There is growing concern in Sri Lanka over the impact of climate change, variability and extreme weather events on food production, food security and livelihoods.
A paper based on research into the link between food security and climate change in Sri Lanka undertaken by Prof. Mohamed Esham during an Endeavour Fellowship with ISF in 2015 has just been published in the journal of Environment, Development and Sustainability.
The link between climate change and food security has been mostly explored in relation to impacts on crop production or food availability aspects of food security, with little focus on other key dimensions, namely food access and food utilization.
The review by Prof. Esham and his colleagues, based on available literature, adopted a food system approach to gain a wider perspective on food security issues in Sri Lanka. It points to several climate-induced issues posing challenges for food security. These issues include declining agriculture productivity, food loss along supply chains, low livelihood resilience of the rural poor and prevalence of high levels of undernourishment and child malnutrition.

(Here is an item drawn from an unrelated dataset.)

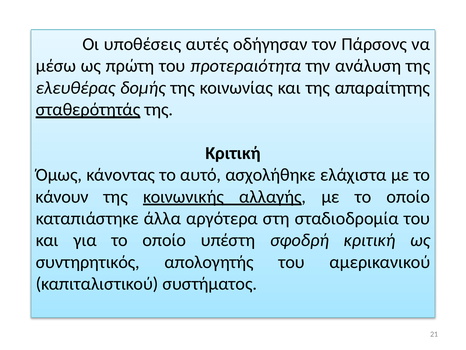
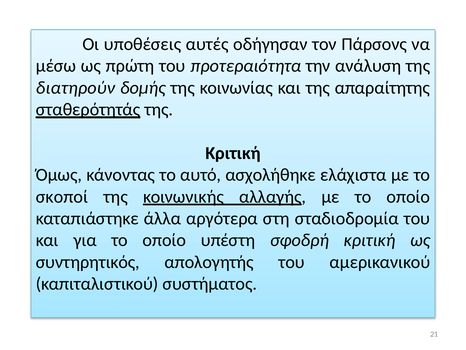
ελευθέρας: ελευθέρας -> διατηρούν
κάνουν: κάνουν -> σκοποί
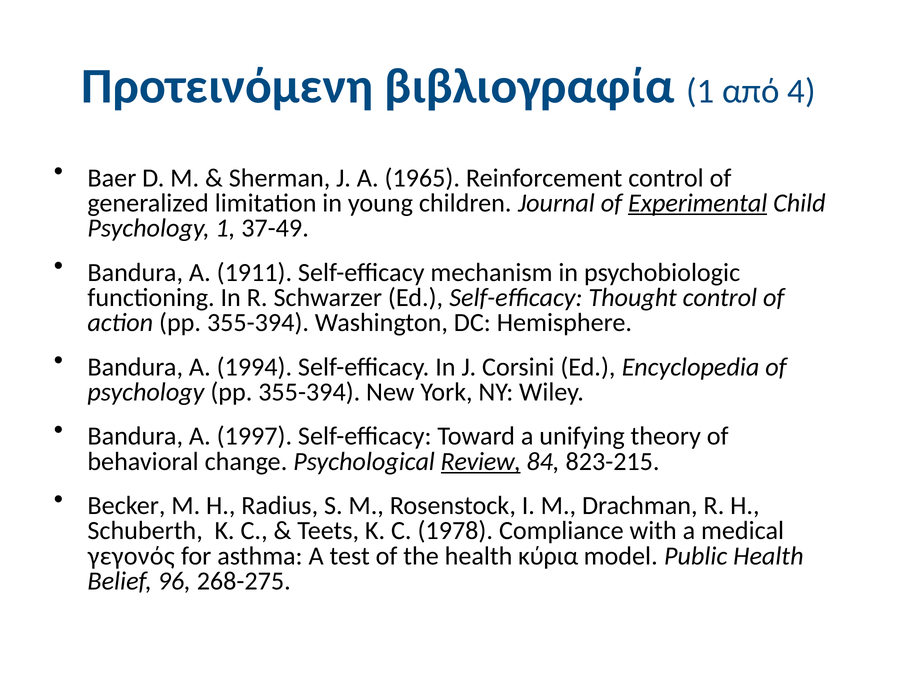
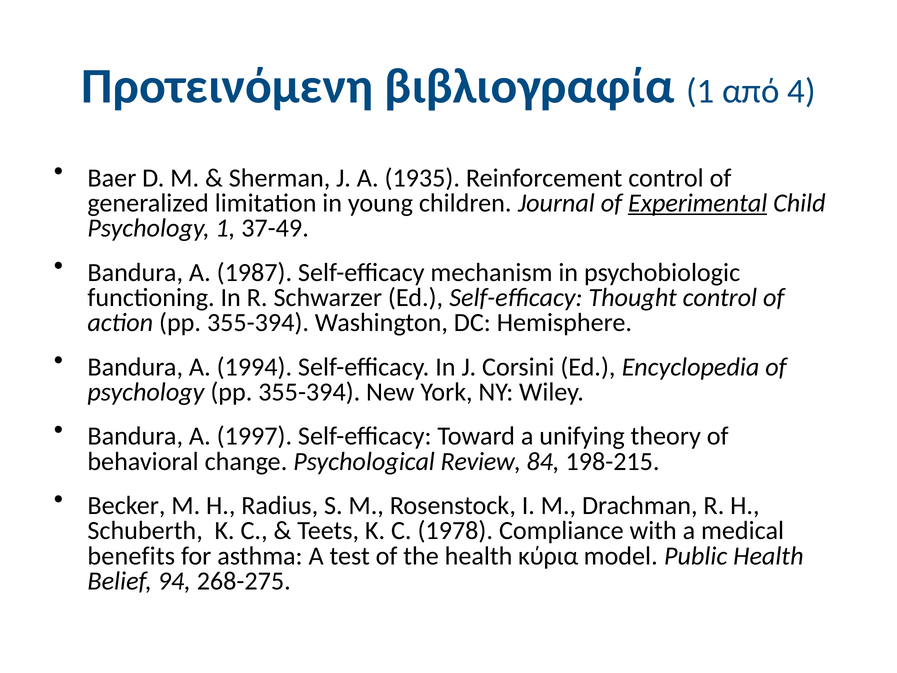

With the exception of productivity of a few crop species, the review demonstrates the dearth of research into climate change impacts on Sri Lanka’s food system. The authors suggest that achieving food security requires action that goes beyond building climate resilience in food production to a holistic approach that encompasses all aspects of the food system (production , transport, marketing, consumption and waste recycling) while addressing nutritional concerns arising from impacts of climate change.
The authors suggest further research is required to understand how changes in climate may affect other components of the food system including productivity of a wider range of food crops, livestock and fisheries, and shed light on the causal pathways of climate-induced nutritional insecurity.
Whilst at ISF during his 2015 Endeavour Fellowship, Prof. Esham became familiar with Dr Dana Cordell’s research on phosphorus futures and A/Prof. Brent Jacobs’ work using integrated vulnerability assessment frameworks. This led to the establishment of the phosphorus and climate smart agriculture (PACSA) project in Sri Lanka, which is investigating the capacity of farmers, policy-makers, the agrochemical industry and other stakeholders in Sri Lanka to adapt to phosphorus scarcity and climate change via the development and testing of a novel rapid integrated vulnerability assessment framework.
Esham M, Jacobs B, Rosairo HSR, Siddighi BB, 2017 “Climate change and food security: a Sri Lankan perspective” Environment, Development and Sustainability.